III.       ENFORCEMENT OF “ABUSIVE ACTS OR PRACTICES” STANDARD

The CFPB’s first use of its power to prohibit abusive acts or practices was against a debt settlement company and its individual owner on May 30, 2013. The CFPB alleged in a complaint in the U.S. District Court for the Southern District of Florida that the debt settlement company knew the consumers’ detailed financial condition and capacity, and despite that knowledge, enrolled them in debt relief programs with monthly payments that, as the company knew, the consumers could not pay. Moreover, the debt settlement service company collected enrollment fees that allegedly caused “consumers to spend their last savings paying [the debt settlement service company] fees for a service from which they [would] not benefit.” The CFPB also alleged that the company failed to settle or alter the terms “of a single debt for approximately 89 percent of the consumers who enrolled.”

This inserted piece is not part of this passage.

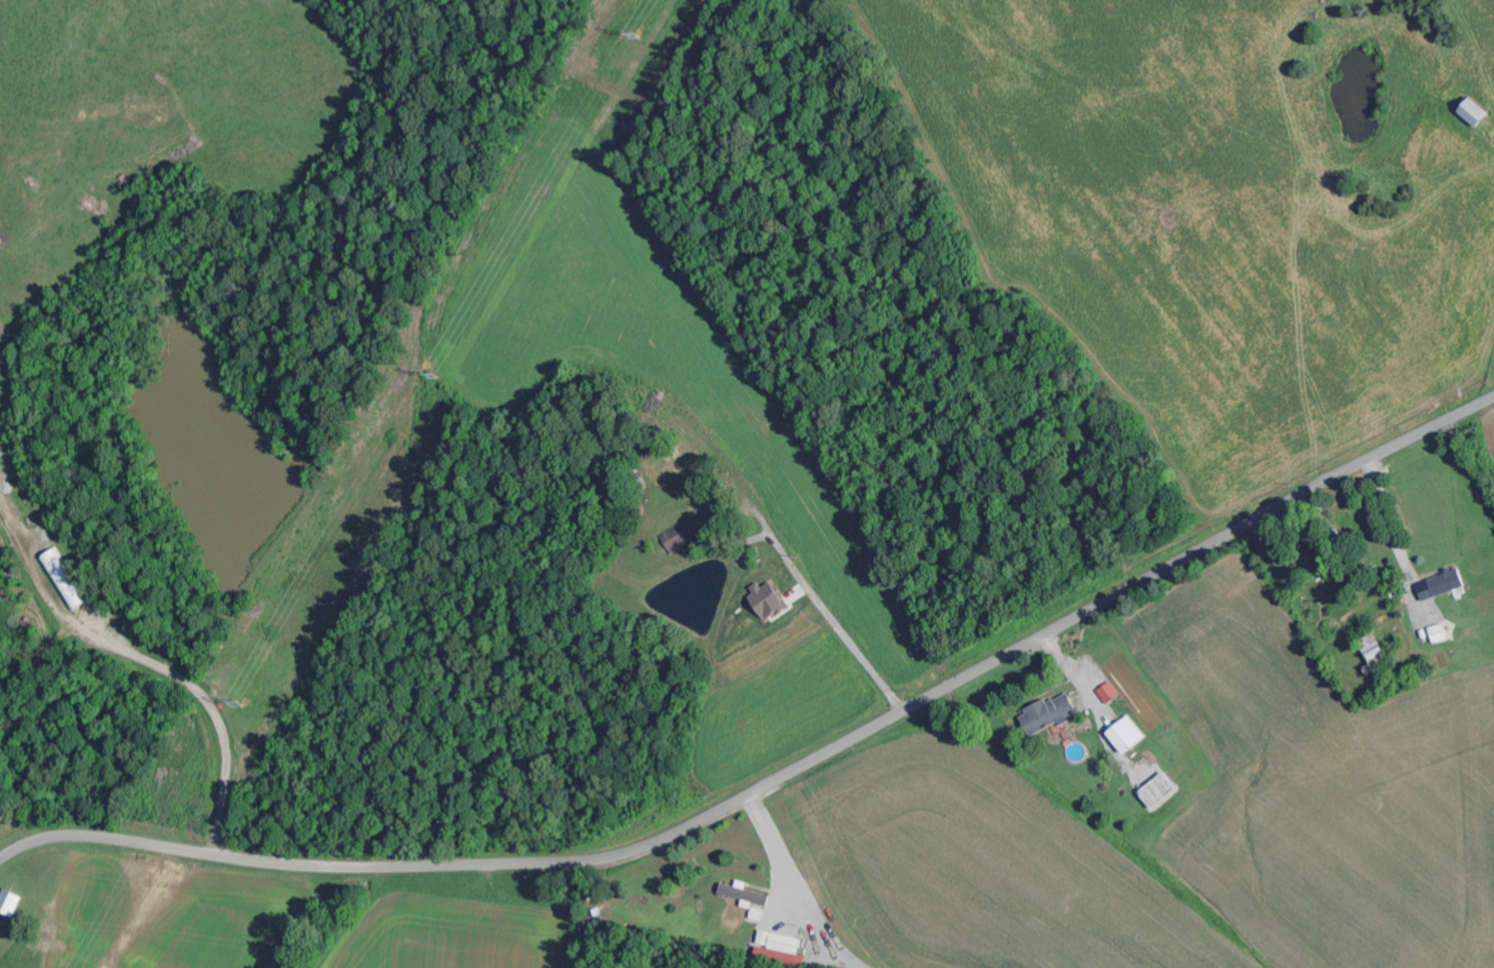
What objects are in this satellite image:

The allegations of abusive acts or practices relied upon two aspects of the “abusive” definition: (1) taking “unreasonable advantage of” the consumers’ “lack of understanding of how long it [would take the debt settlement company] to settle their debt and therefore how much money they [would] spend before realizing any benefits;” and (2) “taking unreasonable advantage of” the consumers’ reasonable reliance on the debt settlement company’s enrollment into a debt relief program that could be completed and result in the settlement of debt.

IV.       PENALTIES

The CFPB requested a $15,000 civil monetary penalty and disgorgement of the roughly $500,000 of fees collected by the debt settlement company, though the latter fee has been suspended since the company is unable to pay.

V.        CONCLUSION

Banks engaged in the sale of products and services, such as insurance, should be aware of the circumstances under which acts or practices they use could be considered “abusive” by the CFPB. Issues to consider include the complexity of products and services, advertisements and solicitations, pricing and the role, if any, of third-party vendors.